My father had left when I was less than a year old. I sent him my findings, including the information on his parent's parents, our surname line back to the water's edge and another line that runs to four passengers on the Mayflower, including one who had previously been at Jamestown, Virginia. He never gave me a family but I gave him one.

My daughter and I are now together again and from time to time we resume genealogical work. She has been working on new lines of ancestry for her daughter. I have taken up with all of my ancestry, including the descendants of my stepfather, Art Watts.
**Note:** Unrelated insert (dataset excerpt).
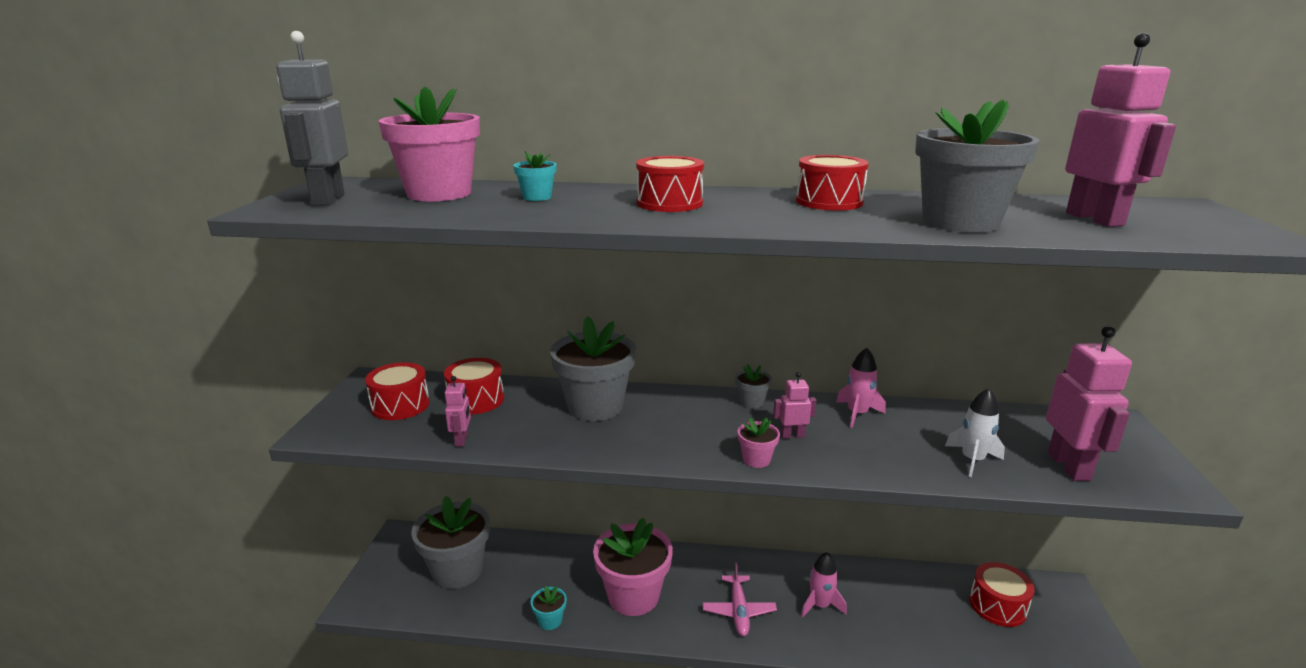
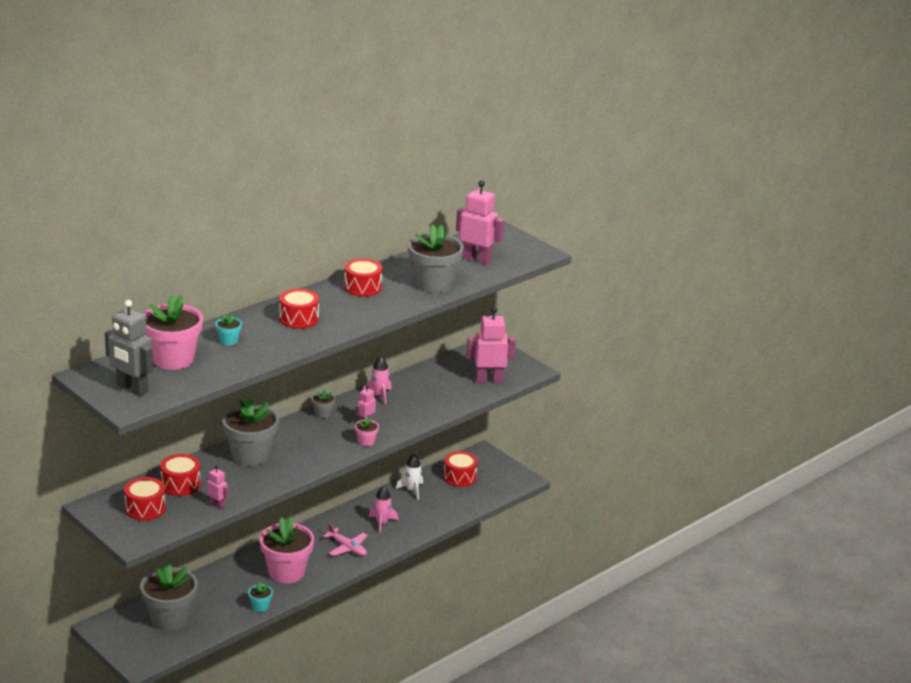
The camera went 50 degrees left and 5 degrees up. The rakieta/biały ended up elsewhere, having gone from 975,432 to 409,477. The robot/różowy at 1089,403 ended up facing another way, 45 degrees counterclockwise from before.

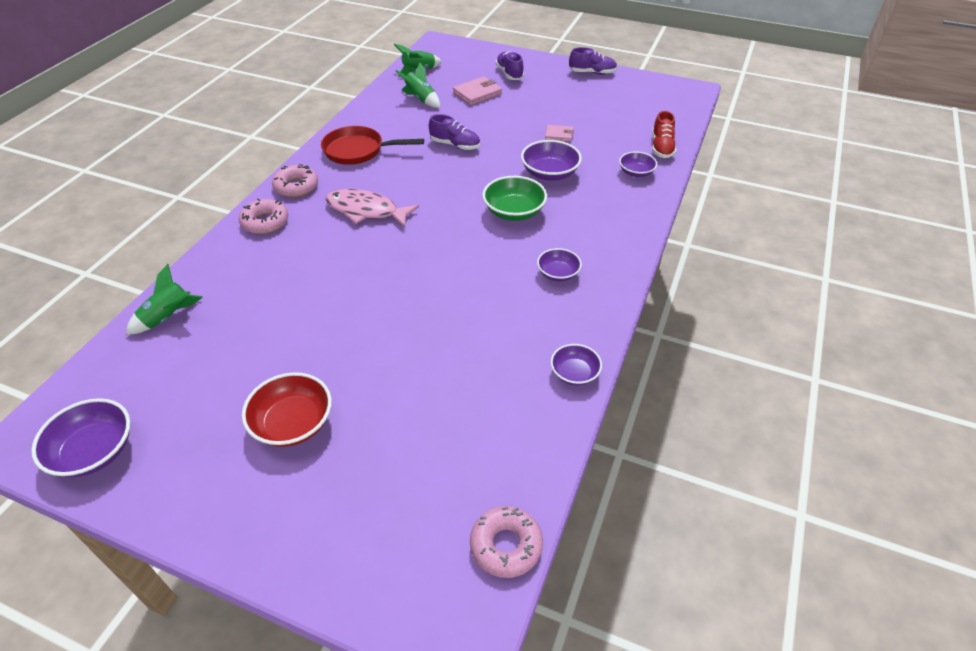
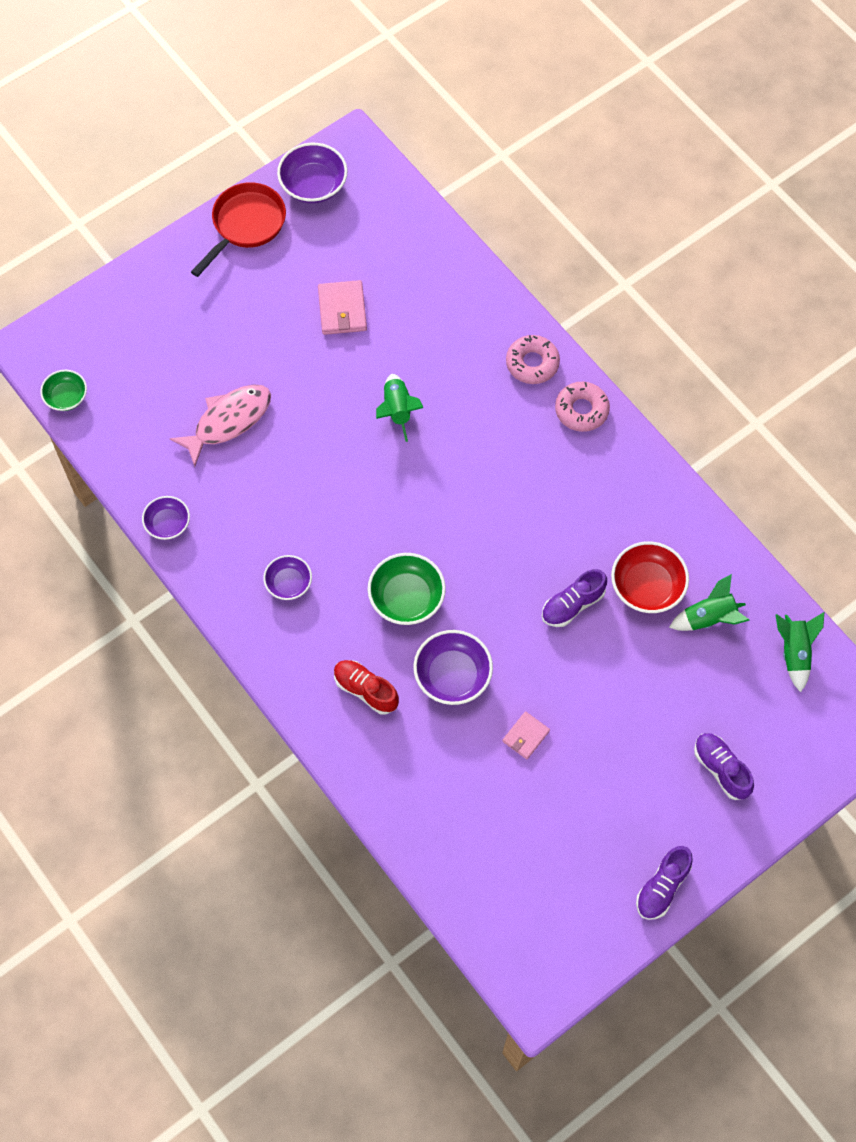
The camera went 120 degrees right and 20 degrees up. The second view lost the miska/fioletowy at 638,164. The rakieta/zielony ended up elsewhere, having gone from 164,299 to 399,408. The miska/czerwony ended up elsewhere, having gone from 287,409 to 650,577. The patelnia/czerwony ended up elsewhere, having gone from 372,145 to 238,229. The ryba/różowy ended up elsewhere, having gone from 372,208 to 220,425. The portfel/różowy ended up elsewhere, having gone from 477,90 to 342,307. The but/czerwony ended up elsewhere, having gone from 664,134 to 366,687. Where the donut/różowy stood at 506,542, the miska/zielony came to stand at 63,390. The but/fioletowy at 510,66 ended up facing another way, 135 degrees counterclockwise from before.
What I really can't get over is the fact that I used to drive long distances, sit long hours in uncomfortable chairs and take rolls of microfilm to cranky copier machines that only produced nearly illegible wet copy. Meals were difficult to obtain. We used to push on til closing time even if our brains were fried because we were miles from home and might not ever be able to return. Now I can work at my own desk in my bathrobe at 4 am with fresh coffee at hand and print legible copy off my computer. I can nap when I please. I can compose a relatively full record on a minor relative in an hour and see documents I never imagined. I can add my documents and pictures to the material others can search. Fantastic. So I am reviewing all my lines. Surprisingly, I already had the basics in most cases but some new information has come and others stories been filled out. Can one thank the internet? I don't know how. But I do thank the founders of the Whitney Research Group.